PROVIDED DATA:
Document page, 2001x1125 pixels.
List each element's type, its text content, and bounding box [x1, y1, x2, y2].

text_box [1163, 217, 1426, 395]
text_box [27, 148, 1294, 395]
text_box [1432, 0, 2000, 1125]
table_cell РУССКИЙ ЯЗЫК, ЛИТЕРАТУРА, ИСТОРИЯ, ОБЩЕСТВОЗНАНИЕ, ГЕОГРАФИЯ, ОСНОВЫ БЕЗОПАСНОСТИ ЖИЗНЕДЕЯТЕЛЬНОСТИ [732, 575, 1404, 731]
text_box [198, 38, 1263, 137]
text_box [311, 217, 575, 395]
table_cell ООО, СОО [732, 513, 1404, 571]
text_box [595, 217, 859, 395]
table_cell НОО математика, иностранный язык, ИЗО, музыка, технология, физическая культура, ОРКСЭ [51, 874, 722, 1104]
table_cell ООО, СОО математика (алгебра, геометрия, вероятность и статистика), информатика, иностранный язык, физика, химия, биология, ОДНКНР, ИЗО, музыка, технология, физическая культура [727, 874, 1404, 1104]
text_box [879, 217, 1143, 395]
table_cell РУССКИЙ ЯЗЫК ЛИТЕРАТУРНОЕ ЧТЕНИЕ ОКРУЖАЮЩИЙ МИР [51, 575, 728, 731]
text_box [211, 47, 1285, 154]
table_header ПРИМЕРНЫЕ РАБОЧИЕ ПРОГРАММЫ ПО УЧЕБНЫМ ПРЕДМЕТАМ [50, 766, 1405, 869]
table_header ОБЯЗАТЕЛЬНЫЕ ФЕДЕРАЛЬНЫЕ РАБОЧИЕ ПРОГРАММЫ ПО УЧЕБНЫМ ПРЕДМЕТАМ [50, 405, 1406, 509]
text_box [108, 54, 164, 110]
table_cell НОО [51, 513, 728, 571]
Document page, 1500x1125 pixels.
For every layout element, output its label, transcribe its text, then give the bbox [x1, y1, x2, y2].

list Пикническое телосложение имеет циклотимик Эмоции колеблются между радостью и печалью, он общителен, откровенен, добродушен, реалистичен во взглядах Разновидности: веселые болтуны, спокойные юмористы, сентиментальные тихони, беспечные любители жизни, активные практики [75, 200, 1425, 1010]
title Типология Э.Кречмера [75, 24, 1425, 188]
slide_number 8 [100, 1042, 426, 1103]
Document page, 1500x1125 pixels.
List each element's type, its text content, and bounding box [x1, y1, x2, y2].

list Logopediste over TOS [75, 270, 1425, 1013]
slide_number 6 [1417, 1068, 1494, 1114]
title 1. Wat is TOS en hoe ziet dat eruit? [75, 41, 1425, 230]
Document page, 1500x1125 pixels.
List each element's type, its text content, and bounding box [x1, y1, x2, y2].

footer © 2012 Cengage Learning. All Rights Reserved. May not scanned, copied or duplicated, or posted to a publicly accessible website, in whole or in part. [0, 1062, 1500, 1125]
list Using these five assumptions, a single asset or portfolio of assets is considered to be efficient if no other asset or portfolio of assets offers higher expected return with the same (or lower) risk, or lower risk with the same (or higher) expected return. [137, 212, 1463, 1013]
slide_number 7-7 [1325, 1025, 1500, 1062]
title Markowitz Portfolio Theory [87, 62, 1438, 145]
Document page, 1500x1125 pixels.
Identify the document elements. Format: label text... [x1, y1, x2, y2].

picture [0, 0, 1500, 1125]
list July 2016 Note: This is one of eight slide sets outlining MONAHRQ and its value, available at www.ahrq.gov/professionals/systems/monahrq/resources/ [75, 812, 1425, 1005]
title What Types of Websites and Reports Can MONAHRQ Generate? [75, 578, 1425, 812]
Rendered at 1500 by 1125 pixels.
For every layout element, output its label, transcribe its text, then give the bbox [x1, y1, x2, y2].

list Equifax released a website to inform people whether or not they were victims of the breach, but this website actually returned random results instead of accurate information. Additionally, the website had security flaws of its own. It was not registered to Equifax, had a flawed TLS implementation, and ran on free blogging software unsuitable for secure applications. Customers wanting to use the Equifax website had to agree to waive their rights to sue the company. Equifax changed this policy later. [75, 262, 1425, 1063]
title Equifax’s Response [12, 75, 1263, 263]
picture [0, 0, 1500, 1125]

WORK TASK: An exact transcription of all the records is needed.

WRITTEN RESPONSE:
Document page, 2001x1125 pixels.
List each element's type, its text content, and bounding box [x1, y1, x2, y2].

text_box [1163, 217, 1426, 395]
text_box [27, 148, 1294, 395]
text_box [1432, 0, 2000, 1125]
table_cell РУССКИЙ ЯЗЫК, ЛИТЕРАТУРА, ИСТОРИЯ, ОБЩЕСТВОЗНАНИЕ, ГЕОГРАФИЯ, ОСНОВЫ БЕЗОПАСНОСТИ ЖИЗНЕДЕЯТЕЛЬНОСТИ [732, 575, 1404, 731]
text_box [198, 38, 1263, 137]
text_box [311, 217, 575, 395]
table_cell ООО, СОО [732, 513, 1404, 571]
text_box [595, 217, 859, 395]
table_cell НОО математика, иностранный язык, ИЗО, музыка, технология, физическая культура, ОРКСЭ [51, 874, 722, 1104]
table_cell ООО, СОО математика (алгебра, геометрия, вероятность и статистика), информатика, иностранный язык, физика, химия, биология, ОДНКНР, ИЗО, музыка, технология, физическая культура [727, 874, 1404, 1104]
text_box [879, 217, 1143, 395]
table_cell РУССКИЙ ЯЗЫК ЛИТЕРАТУРНОЕ ЧТЕНИЕ ОКРУЖАЮЩИЙ МИР [51, 575, 728, 731]
text_box [211, 47, 1285, 154]
table_header ПРИМЕРНЫЕ РАБОЧИЕ ПРОГРАММЫ ПО УЧЕБНЫМ ПРЕДМЕТАМ [50, 766, 1405, 869]
table_header ОБЯЗАТЕЛЬНЫЕ ФЕДЕРАЛЬНЫЕ РАБОЧИЕ ПРОГРАММЫ ПО УЧЕБНЫМ ПРЕДМЕТАМ [50, 405, 1406, 509]
text_box [108, 54, 164, 110]
table_cell НОО [51, 513, 728, 571]
Document page, 1500x1125 pixels.
For every layout element, output its label, transcribe its text, then give the bbox [x1, y1, x2, y2].

list Пикническое телосложение имеет циклотимик Эмоции колеблются между радостью и печалью, он общителен, откровенен, добродушен, реалистичен во взглядах Разновидности: веселые болтуны, спокойные юмористы, сентиментальные тихони, беспечные любители жизни, активные практики [75, 200, 1425, 1010]
title Типология Э.Кречмера [75, 24, 1425, 188]
slide_number 8 [100, 1042, 426, 1103]
Document page, 1500x1125 pixels.
List each element's type, its text content, and bounding box [x1, y1, x2, y2].

list Logopediste over TOS [75, 270, 1425, 1013]
slide_number 6 [1417, 1068, 1494, 1114]
title 1. Wat is TOS en hoe ziet dat eruit? [75, 41, 1425, 230]
Document page, 1500x1125 pixels.
List each element's type, its text content, and bounding box [x1, y1, x2, y2].

footer © 2012 Cengage Learning. All Rights Reserved. May not scanned, copied or duplicated, or posted to a publicly accessible website, in whole or in part. [0, 1062, 1500, 1125]
list Using these five assumptions, a single asset or portfolio of assets is considered to be efficient if no other asset or portfolio of assets offers higher expected return with the same (or lower) risk, or lower risk with the same (or higher) expected return. [137, 212, 1463, 1013]
slide_number 7-7 [1325, 1025, 1500, 1062]
title Markowitz Portfolio Theory [87, 62, 1438, 145]
Document page, 1500x1125 pixels.
Identify the document elements. Format: label text... [x1, y1, x2, y2].

picture [0, 0, 1500, 1125]
list July 2016 Note: This is one of eight slide sets outlining MONAHRQ and its value, available at www.ahrq.gov/professionals/systems/monahrq/resources/ [75, 812, 1425, 1005]
title What Types of Websites and Reports Can MONAHRQ Generate? [75, 578, 1425, 812]
Rendered at 1500 by 1125 pixels.
For every layout element, output its label, transcribe its text, then give the bbox [x1, y1, x2, y2].

list Equifax released a website to inform people whether or not they were victims of the breach, but this website actually returned random results instead of accurate information. Additionally, the website had security flaws of its own. It was not registered to Equifax, had a flawed TLS implementation, and ran on free blogging software unsuitable for secure applications. Customers wanting to use the Equifax website had to agree to waive their rights to sue the company. Equifax changed this policy later. [75, 262, 1425, 1063]
title Equifax’s Response [12, 75, 1263, 263]
picture [0, 0, 1500, 1125]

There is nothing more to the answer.